It started with Jose Canseco. The year before, he’d become the first Major Leaguer to hit forty homers and steal forty bases in a season. I’d missed it. So, when Ryan Miller introduced me to baseball the following spring (my father had taught me to fish, not to play games with balls), he claimed Canseco as his favorite slugger on the 1989 Oakland A’s. That left me with the other Bash Brother, Mark McGwire, which was more than okay with me. We collected their baseball cards, wore their t-shirts, pretended to be them when we smacked Wiffle balls over his fence.
We divided other players, too. Ryan, having played the game longer, was the better infielder, and believing that short was the superior position, he took Walt Weiss. I’d be Mike Gallego, flipping him the ball to turn two, then pretending to be McGwire again at first when he threw it back. Ryan had the better arm, too, so he claimed starter Dave Stewart. I was happy to have closer Dennis Eckersley; his long hair and mustache made him look like a 70’s rocker, and he had a wicked sidearm delivery (my own throws were sloppy sidearm tosses that Ryan’s father, our Babe Ruth team’s assistant coach, tried to correct). Then there was Rickey Henderson. The Man of Steal was so cool, we each had to have him.

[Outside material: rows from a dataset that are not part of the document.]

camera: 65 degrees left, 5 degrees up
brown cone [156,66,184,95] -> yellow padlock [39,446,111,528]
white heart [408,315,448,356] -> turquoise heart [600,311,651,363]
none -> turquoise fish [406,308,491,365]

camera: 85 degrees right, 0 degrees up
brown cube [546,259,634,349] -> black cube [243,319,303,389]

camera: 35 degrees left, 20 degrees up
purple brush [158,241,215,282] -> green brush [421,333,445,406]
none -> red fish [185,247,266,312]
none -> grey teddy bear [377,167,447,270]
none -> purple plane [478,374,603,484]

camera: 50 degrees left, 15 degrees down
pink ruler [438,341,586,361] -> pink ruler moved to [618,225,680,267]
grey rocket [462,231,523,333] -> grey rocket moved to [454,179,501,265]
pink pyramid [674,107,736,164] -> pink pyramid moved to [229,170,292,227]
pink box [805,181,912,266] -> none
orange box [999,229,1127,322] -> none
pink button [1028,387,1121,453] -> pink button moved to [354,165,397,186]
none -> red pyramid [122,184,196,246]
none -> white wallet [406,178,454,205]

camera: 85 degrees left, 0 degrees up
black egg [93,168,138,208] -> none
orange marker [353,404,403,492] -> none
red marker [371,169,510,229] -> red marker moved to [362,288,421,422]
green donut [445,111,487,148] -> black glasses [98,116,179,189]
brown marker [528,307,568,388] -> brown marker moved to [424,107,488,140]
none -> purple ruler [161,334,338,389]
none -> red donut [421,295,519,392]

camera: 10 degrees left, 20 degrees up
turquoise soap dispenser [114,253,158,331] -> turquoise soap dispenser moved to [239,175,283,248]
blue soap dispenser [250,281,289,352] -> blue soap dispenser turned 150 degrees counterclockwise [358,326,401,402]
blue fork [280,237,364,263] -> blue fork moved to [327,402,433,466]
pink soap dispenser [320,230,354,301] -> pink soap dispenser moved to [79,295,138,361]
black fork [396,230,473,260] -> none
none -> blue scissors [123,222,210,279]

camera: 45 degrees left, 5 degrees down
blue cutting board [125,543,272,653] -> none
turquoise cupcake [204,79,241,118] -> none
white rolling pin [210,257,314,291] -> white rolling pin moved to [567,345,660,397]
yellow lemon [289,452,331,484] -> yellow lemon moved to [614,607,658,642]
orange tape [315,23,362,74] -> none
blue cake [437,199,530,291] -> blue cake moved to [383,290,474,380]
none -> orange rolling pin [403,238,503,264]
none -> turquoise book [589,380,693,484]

Rickey Henderson notwithstanding, the ‘89 Oakland A’s gave us easy choices (and a World Series victory). Outside of the pure joy of watching Major League Baseball on TV, and two glorious afternoons at Wrigley Field (I’ll never forget walking up the tunnel to the Technicolor delight of grass, ivy, and sky), most things were out of our control.
The following year, our favorite A’s were back, but the Reds swept them in the Series, a crushing upset and a major disappointment to us. Thirty years later, I see parallels in watching the A’s capture the pennant then and watching them leading the AL West now, as they play to empty stadiums. Not since my adolescence have I been so uncertain about what the future holds. College, adulthood—in 1990 those thoughts lived on a vague horizon, not unlike the gauzy territory in which I can one day take my children to Wrigley. But I can be almost certain that tomorrow will look just like today, as I could back then. As sure as I am that tomorrow I’ll stay in and report to my basement office, I could predict that Rickey Henderson would steal with a face-first slide that had him overtaking the bag, a Bash Brother would pummel the ball to bring him home, Eck would pick up the save, and Ryan and I would replay the infield magic in an endless game of catch.
What I couldn’t predict was whether one of our fathers were stricken by a disease that left them unable to play catch, whether one of our brothers came home with Gulf War syndrome.
Patrick Nevins is Associate Professor of English at Ivy Tech Community College.